__Written tasks__:
A. In the Ruby forum thread on inject, what does the reply say 't' is often called?
B. Rewrite the stretch of the Ruby forum thread from "Similary, leaving out" through "of the block.", putting "running total" in place of "accumulation".

Forum: Ruby Breaking Down the Block

Can someone please explain in plain english how this block treats the
given variables (and values in the array)? I am struggling to understand
the relationship of 't' and 'n' with the array.

class Array
  def sum
    inject(0) {|t,n| t + n}
  end
end
puts [1,2,3].sum

Is 't' effectively labeled as '0' (zero), given the assignment on the
inject method?
What "is" 't' exactly?

`my_array.inject(0) {|t,n| t + n}` basically breaks down like:

    t = 0
    my_array.each {|n| t = (t + n) }
    t

Similary, leaving out the inital value, `my_array.inject {|t,n| t +
n}` basically breaks down like:

    t = my_array[0]
    my_array[1..-1].each {|n| t = (t + n) }
    t

What you called 't' (often called the 'memory') is the accumulation,
or the result of the last iteration of the block.

On 13 September 2012 12:09, incag neato <lists@ruby-forum.com> wrote:
>
> Is 't' effectively labeled as '0' (zero), given the assignment on the
> inject method?
> What "is" 't' exactly?
>
> --
> Posted via http://www.ruby-forum.com/.
>



--
  Matthew Kerwin, B.Sc (CompSci) (Hons)
  http://matthew.kerwin.net.au/
  ABN: 59-013-727-651

  "You'll never find a programming language that frees
  you from the burden of clarifying your ideas." - xkcd

incag neato wrote in post #1075712:
> Can someone please explain in plain english how this block treats the
> given variables (and values in the array)? I am struggling to understand
> the relationship of 't' and 'n' with the array.

__Supplied information__:
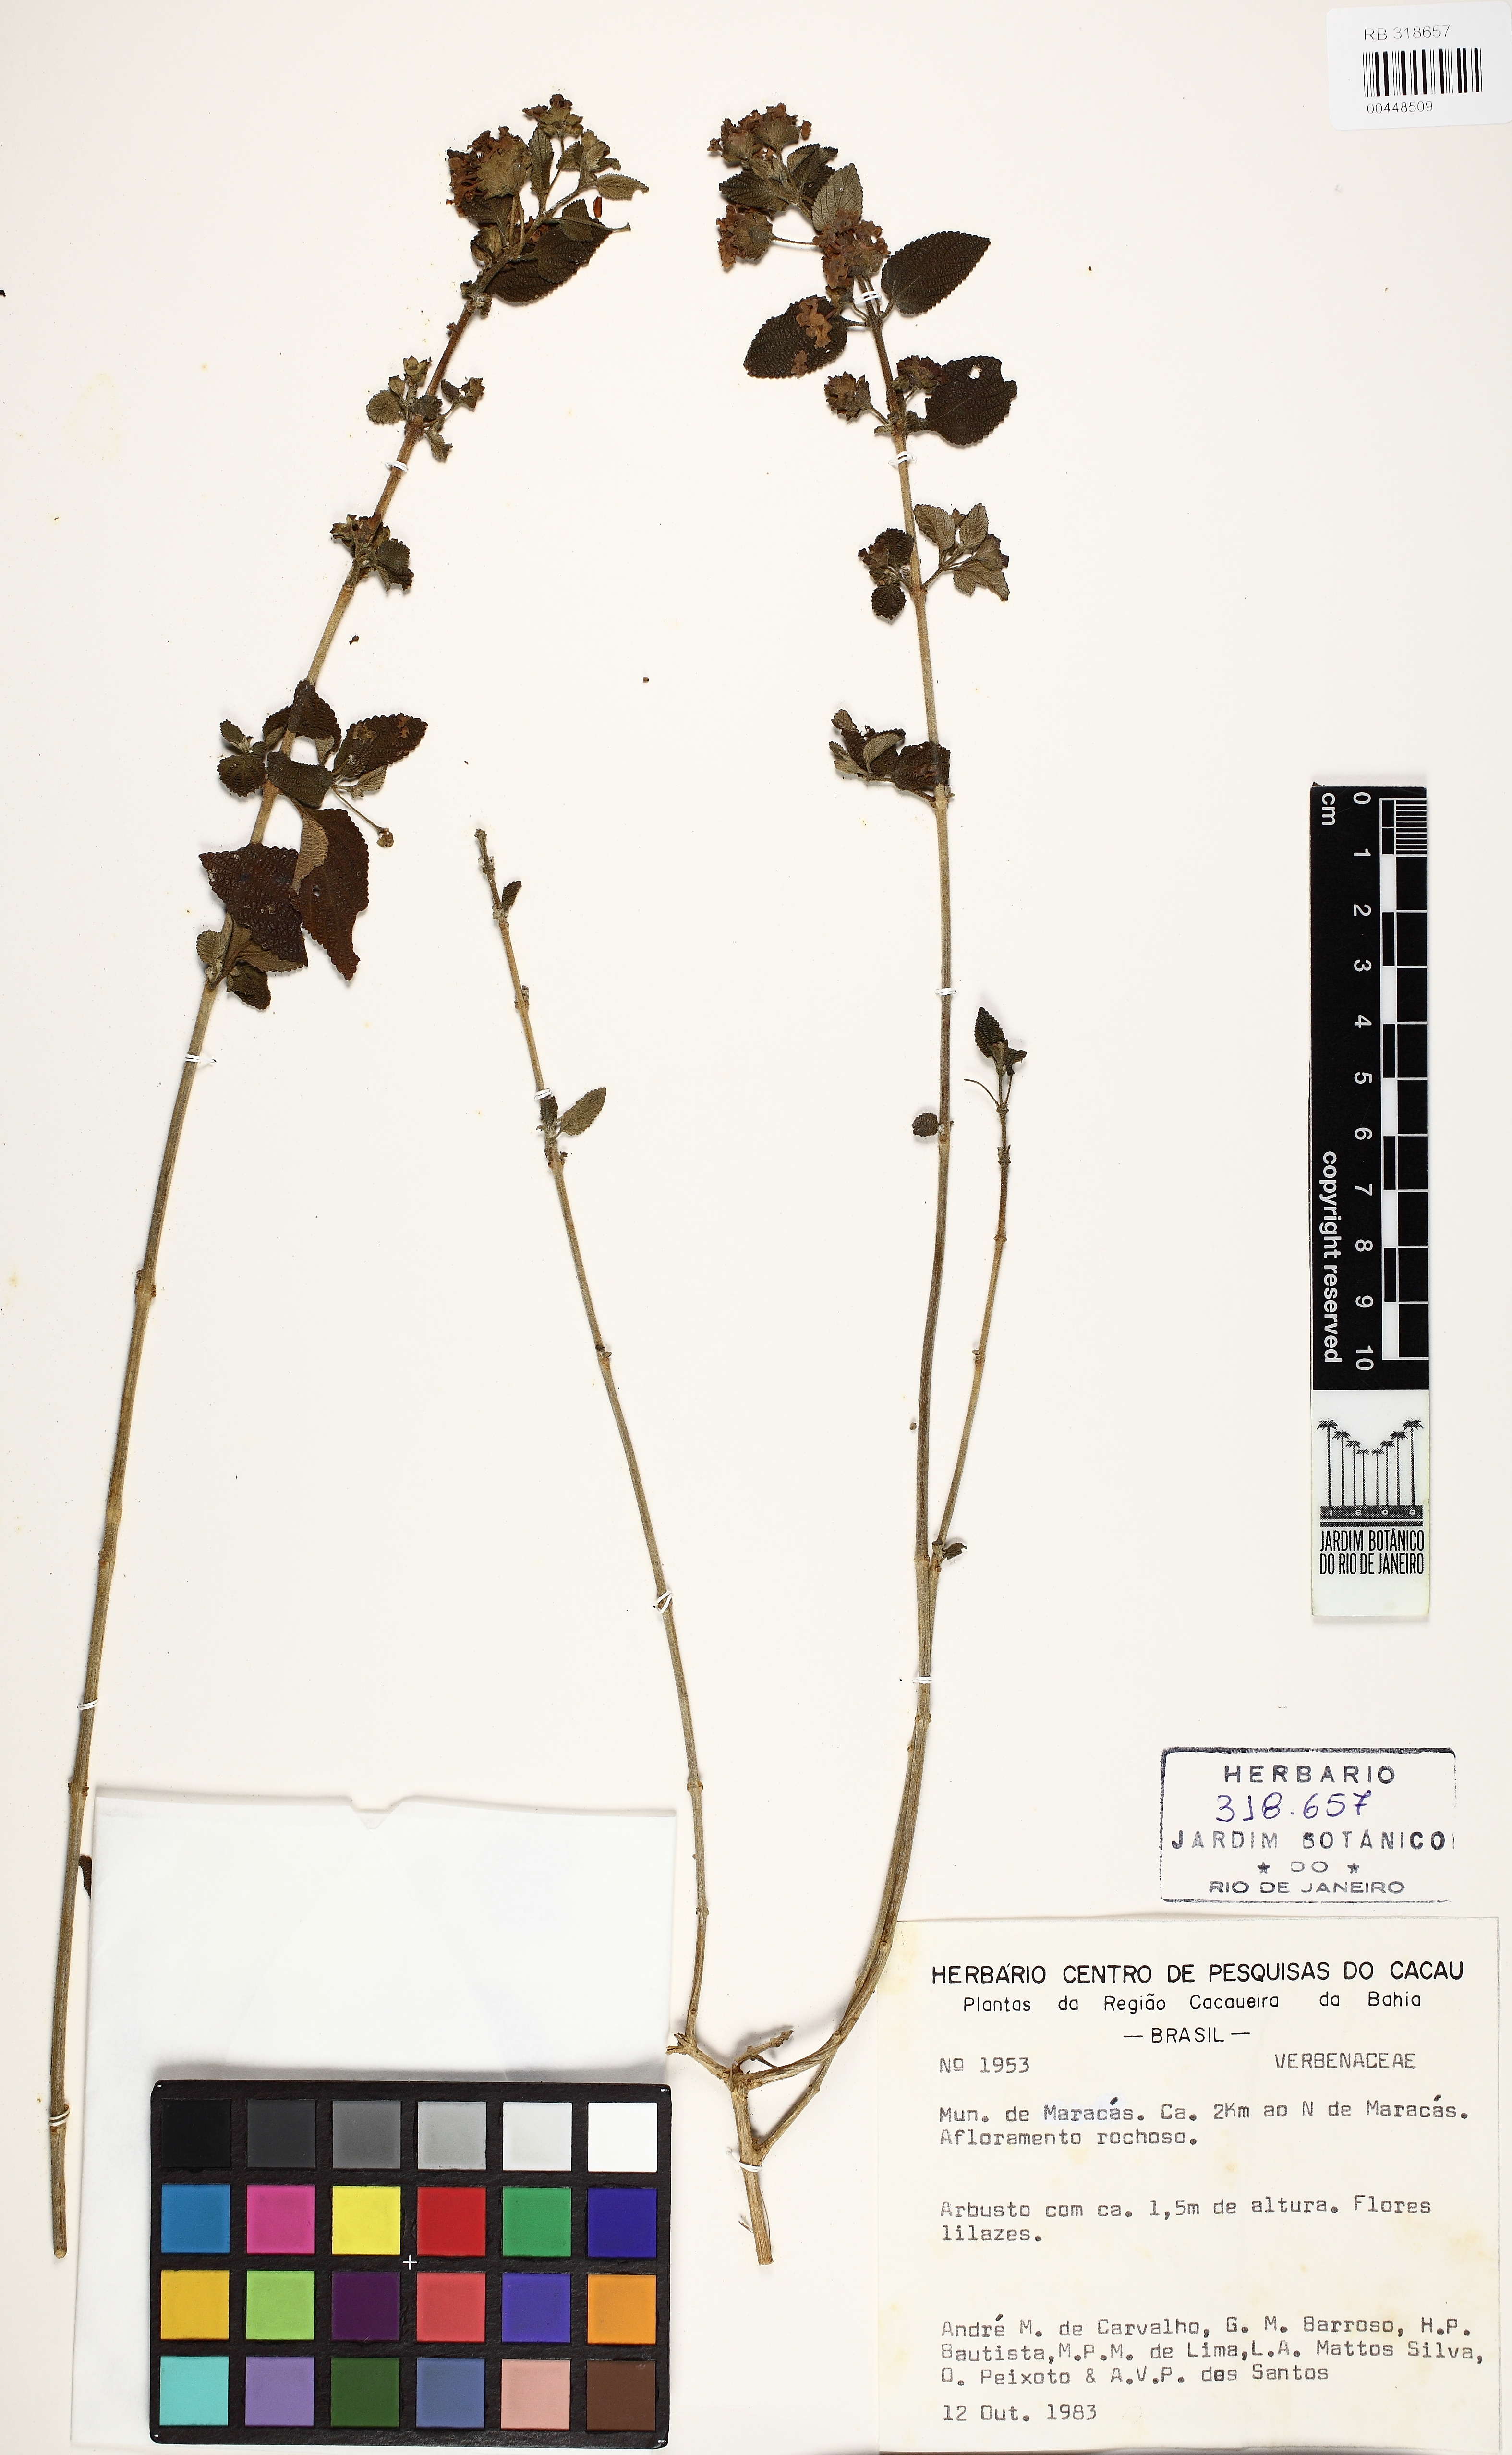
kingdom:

__Results__:
A. The 'memory'.

B.
Similary, leaving out the inital value, `my_array.inject {|t,n| t +
n}` basically breaks down like:

    t = my_array[0]
    my_array[1..-1].each {|n| t = (t + n) }
    t

What you called 't' (often called the 'memory') is the running total,
or the result of the last iteration of the block.